Session Type: LectureSession Code: A5L-E

Location: Room 5

Date & Time: Wednesday March 22, 2023 (15:20-16:20)

Chair: Sanjay Purushotham

Track: 12

Paper ID | Paper Name | Authors | Abstract |
---|---|---|---|

3030 | Distributed Policy Gradient with Heterogeneous Computations for Federated Reinforcement Learning | Ye Zhu, Xiaowen Gong | The rapid advances in federated learning (FL) in the past few years have recently inspired federated reinforcement learning (FRL), where multiple reinforcement learning (RL) agents collaboratively learn a common decision-making policy without exchanging their raw interaction data with their environments. In this paper, we consider a general FRL framework where agents interact with different environments with identical state and action spaces but different rewards and dynamics. Motivated by the fact that agents often have heterogeneous computation capabilities, we propose a heterogeneous distributed policy gradient (PG) algorithm for FRL, where agents can use different numbers of data trajectories for their local PG algorithms. We characterize the training loss bound of the proposed algorithm. It shows that the algorithm converges at a rate of $O(1/T)$ where $T$ is the number of communication round, which matches the performance of existing algorithms for distributed RL. The result also shows the impacts of the trajectory numbers on the training loss. The theoretical results are verified empirically for various RL benchmark tasks. |

3133 | Teaching Reinforcement Learning Agents via Reinforcement Learning | Kun Yang, Chengshuai Shi, Cong Shen | In many real-world reinforcement learning (RL) tasks, the agent who takes the actions often only has partial observations of the environment. On the other hand, a principal may have a complete, system-level view but cannot directly take actions to interact with the environment. Motivated by this agent-principal mismatch, we study a novel “teaching” problem where the principal attempts to guide the agent’s behavior via implicit adjustment on her observed rewards.
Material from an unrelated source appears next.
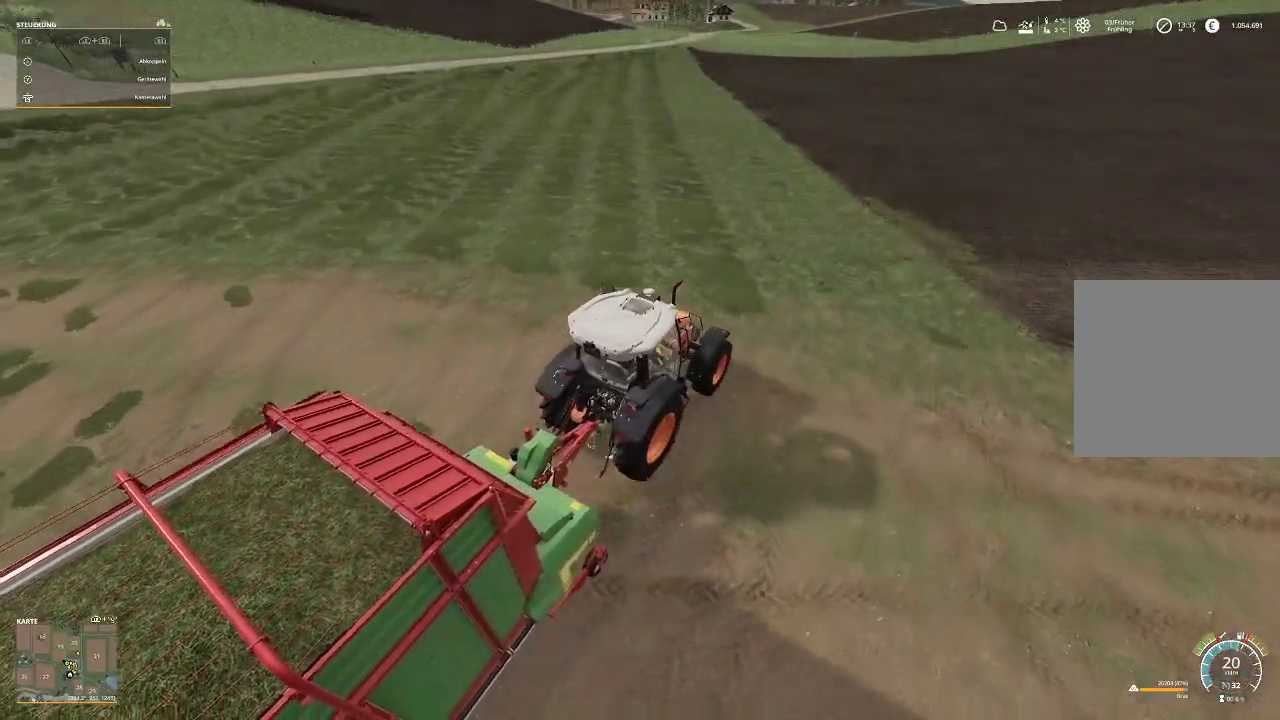
{"buttons": ["R2"], "left_stick": "center", "right_stick": "center", "events": []}
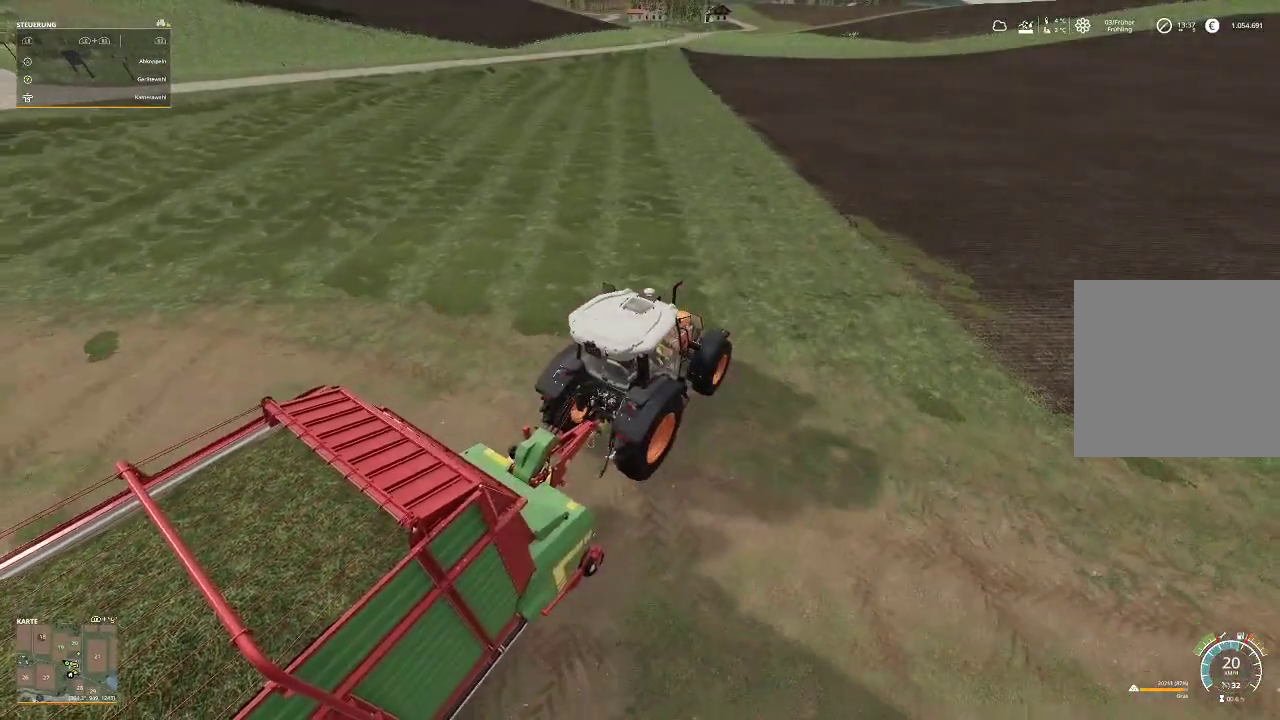
{"buttons": ["R2"], "left_stick": "left", "right_stick": "center", "events": [[133, "left_stick", "left"]]}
Rather than solving specific instances of this problem, we develop a general RL framework for the principal to teach any RL agent without knowing the optimal action a priori. The key idea is to view the agent as part of the environment, and to directly set the reward adjustment as actions such that efficient learning and teaching can be simultaneously accomplished at the principal. This framework is fully adaptive to diverse principal and agent settings (such as different agent strategies and adjustment costs), and can adopt a variety of RL algorithms to solve the teaching problem with provable performance guarantees. Extensive experimental results on different RL tasks demonstrate that the proposed framework guarantees a stable convergence and achieves the best tradeoff between rewards and costs among various baseline solutions |